On a là comme un résumé de l’actuelle stratégie des pronucléaires français. Sentant bien que les craintes de l’opinion publique progressent, depuis la ­catastrophe de Fukushima, quant à la sécurité et l’énorme concentration de centrales sur le territoire français, nos responsables politiques proposent, d’un côté, un large débat sur l’énergie en général (comme Nicolas Sarkozy lui-même, après avoir pourtant exclu toute discussion sur la question du nucléaire lors des Grenelle de l’environnement) ; et, de l’autre, un « audit » sur la sécurité de notre filière nucléaire (Martine Aubry), un « état des lieux du parc nucléaire français » (Benoît Hamon).

Si, du côté du gouvernement, on joue ­aussi la carte de la sécurité, c’est en conti­nuant d’arguer que la France aurait « la technologie la plus sûre » (Nicolas Sarkozy), et même qu’elle aurait choisi « la carte de la transparence en matière d’énergie nucléaire » (Éric Besson) ! Mais, pour rassurer les moins « confiants » , on annonce ensuite qu’on va lancer de nouveaux programmes d’inspection et renforcer contrôles et procédures de sécurité.
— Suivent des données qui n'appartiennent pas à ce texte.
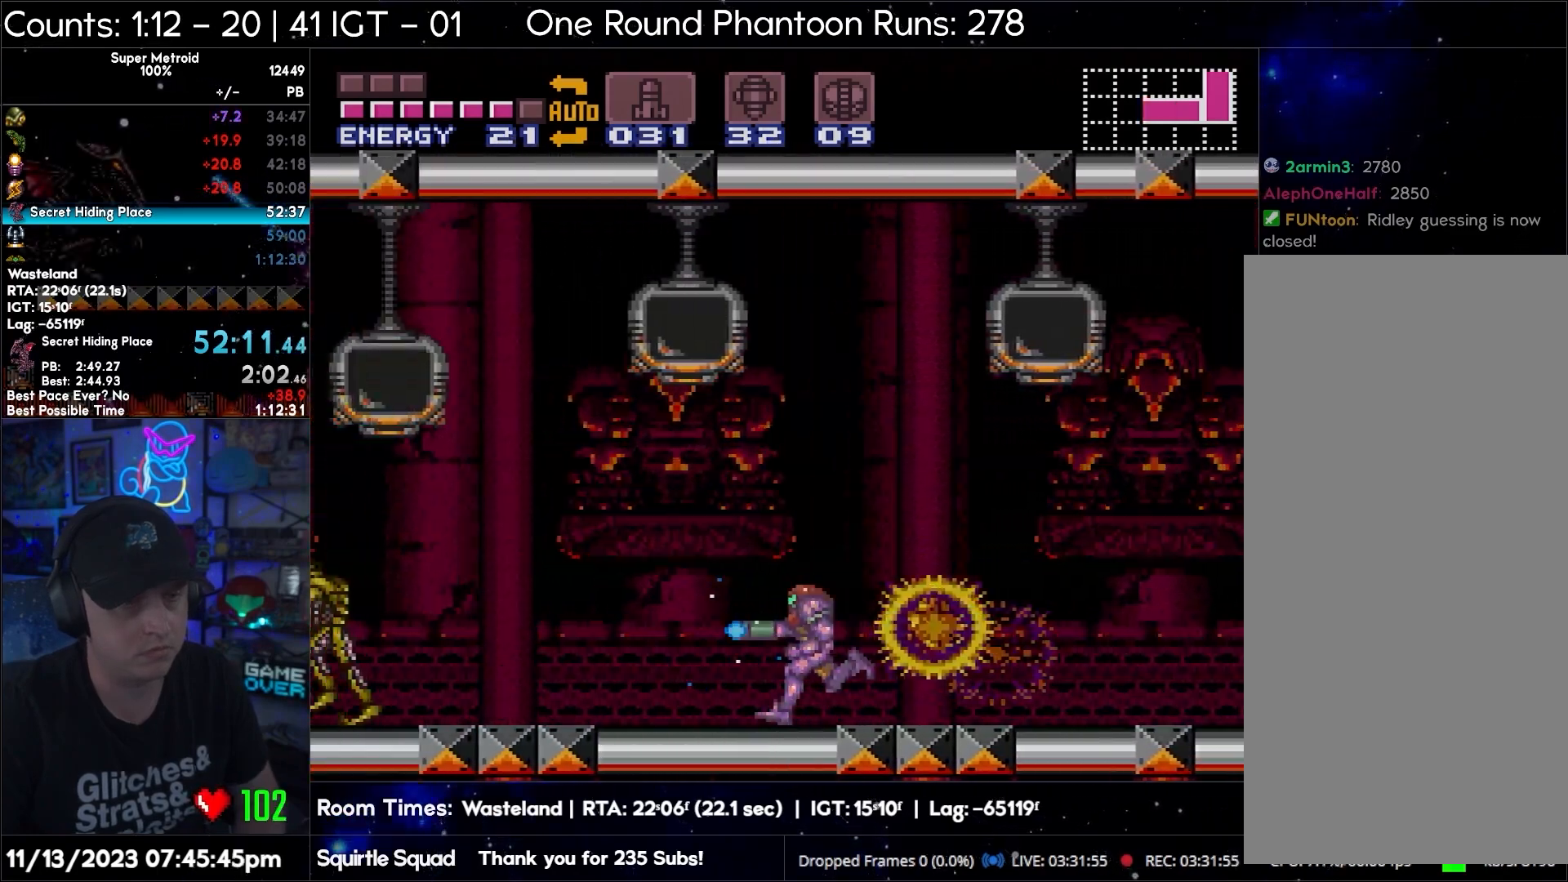
{"buttons": ["A", "DPAD_LEFT"], "events": [[67, "Y", "up"]]}
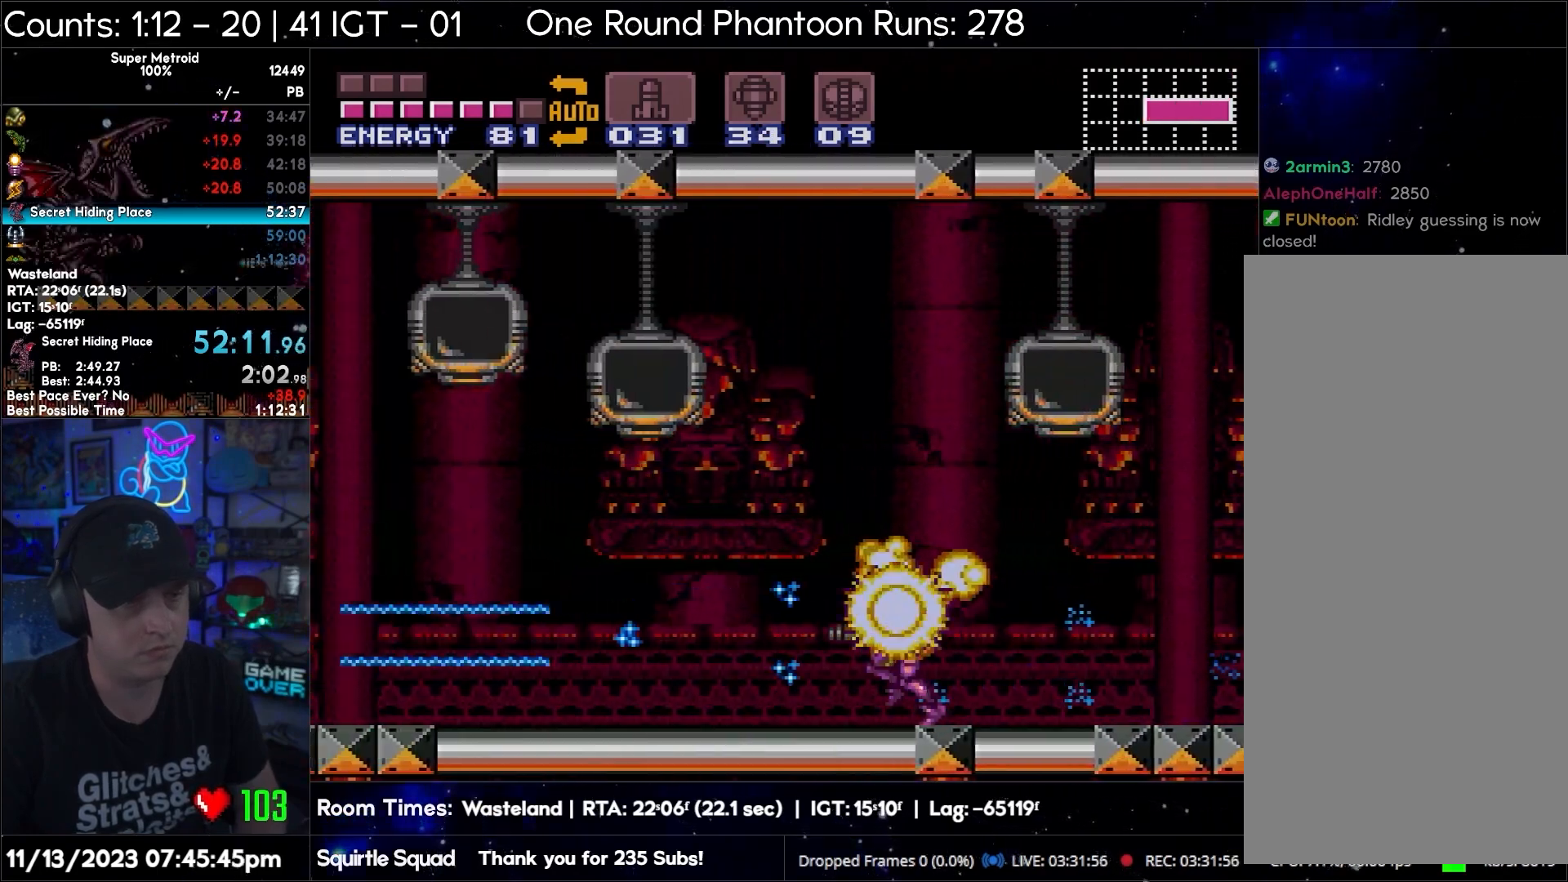
{"buttons": ["A", "B", "DPAD_LEFT"], "events": [[383, "B", "down"]]}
Des ­déclarations in fine assez contradictoires : pourquoi faire un audit, de nouvelles inspections, annoncer une « surveillance accrue » (François Fillon), si l’on est les « meilleurs du monde » en matière de sécurité et de « gestion du risque »  ?

Enfin, du côté des tenants de la « grandeur » et de « l’indépendance » françaises, aussi bien au Front national que chez le très ­républicain Nicolas Dupont-­Aignan, on demande un contrôle majeur de la part de l’État de la production de cette énergie « dont on ne saurait se passer » . Le député de l’Essonne a lui aussi vilipendé « les écologistes » , qui « feraient mieux de poser la vraie question, celle d’une renationalisation complète de toute la filière » . Si l’on sait qu’une partie des ­activités de maintenance est en effet sous-traitée à des sociétés privées (voir p. 12), on sait également que le caractère public de la filière ne garantit en aucun cas un accès à l’information de l’opinion publique, ni même du Parlement. C’est même plutôt le mutisme qui a toujours tenu lieu de pratique ! Une pratique qui, longtemps, a bien arrangé tout le monde, mais est de plus en plus difficile à tenir désormais.